#### Your objective:
Set the listing down unchanged, minus every embedded image.
++++ Material for this exercise
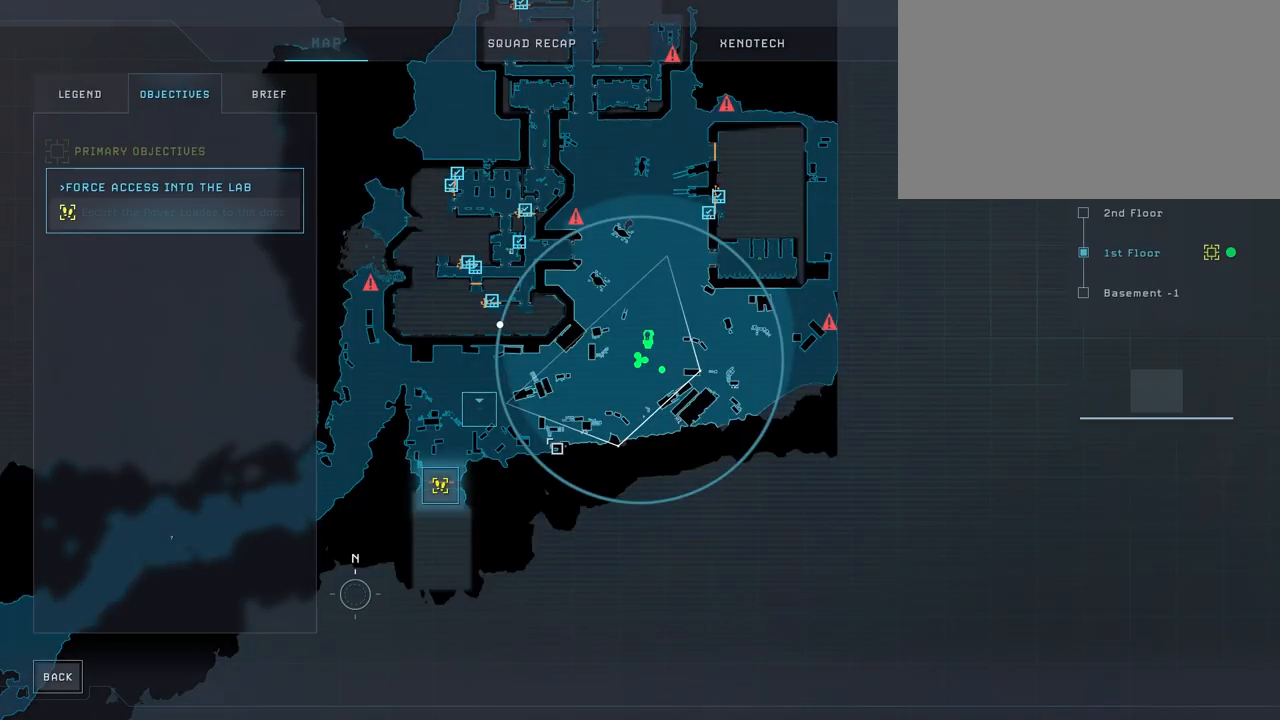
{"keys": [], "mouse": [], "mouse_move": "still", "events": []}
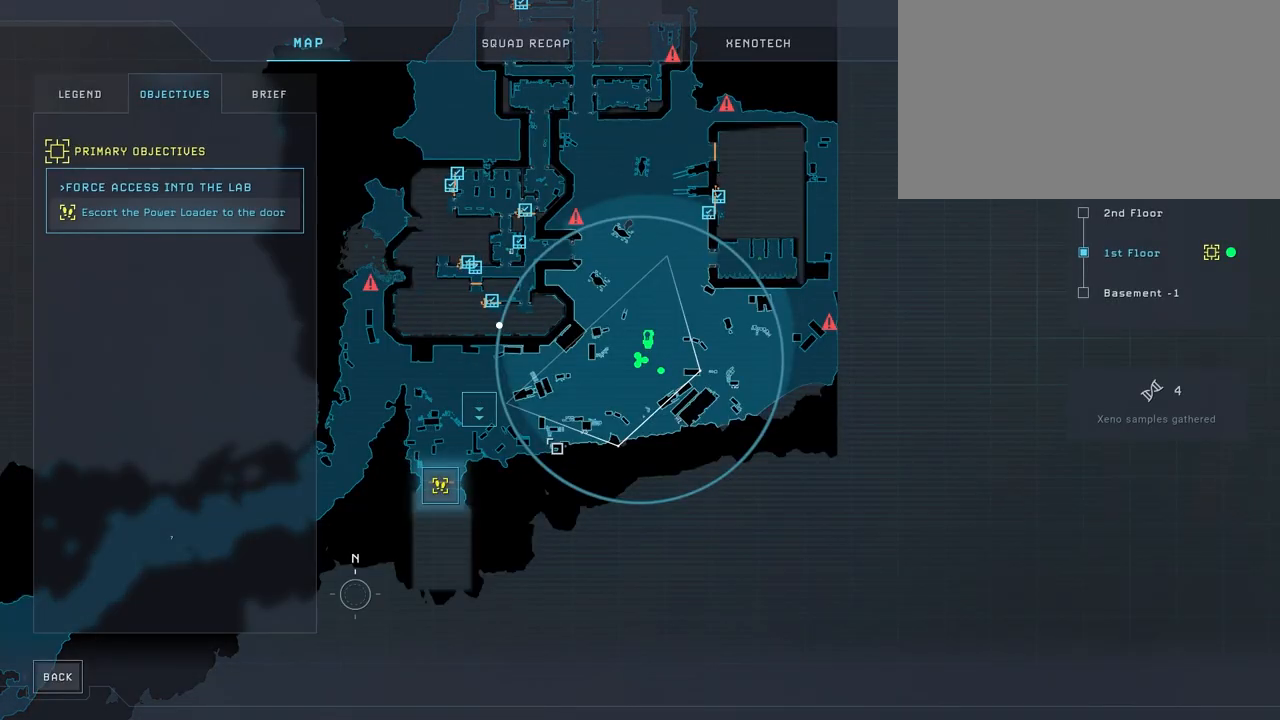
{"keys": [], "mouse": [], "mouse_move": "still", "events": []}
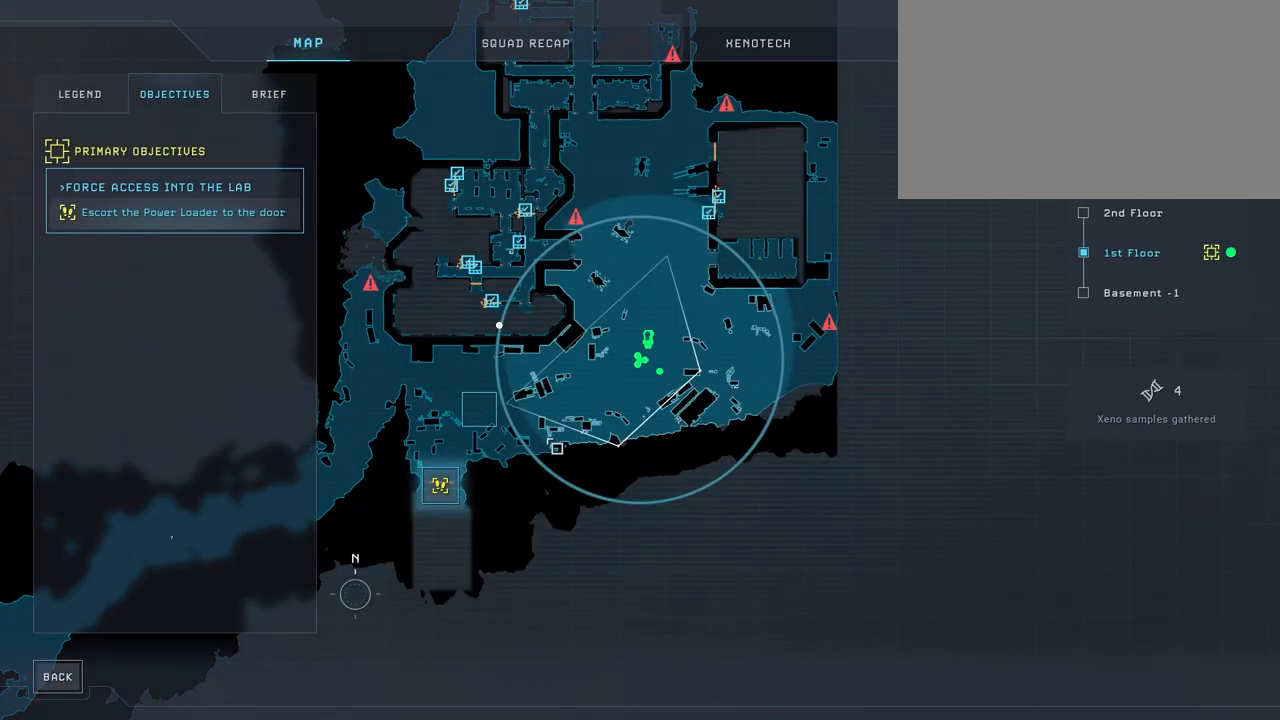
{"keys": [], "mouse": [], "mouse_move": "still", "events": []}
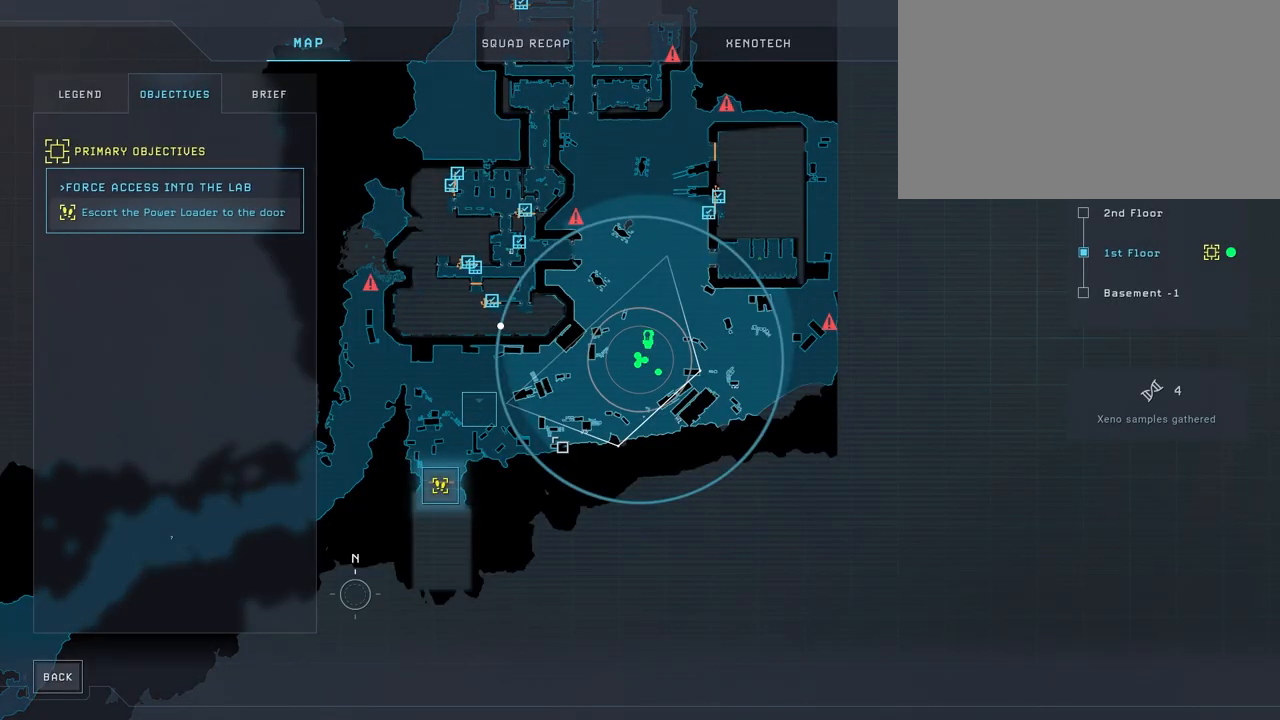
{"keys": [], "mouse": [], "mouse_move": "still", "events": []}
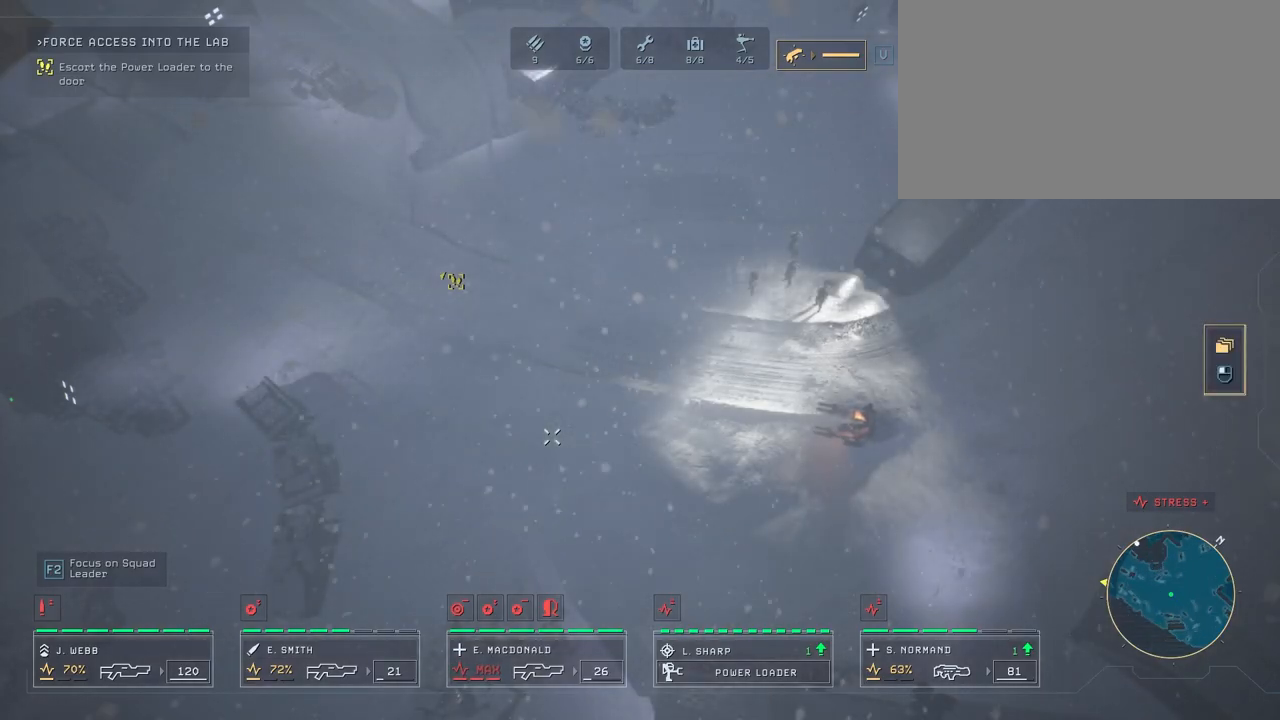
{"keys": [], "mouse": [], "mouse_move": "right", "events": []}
++++++++
#### Task result:
{"keys": [], "mouse": [], "mouse_move": "still", "events": []}
{"keys": [], "mouse": [], "mouse_move": "still", "events": []}
{"keys": [], "mouse": [], "mouse_move": "still", "events": []}
{"keys": [], "mouse": [], "mouse_move": "still", "events": []}
{"keys": [], "mouse": [], "mouse_move": "right", "events": []}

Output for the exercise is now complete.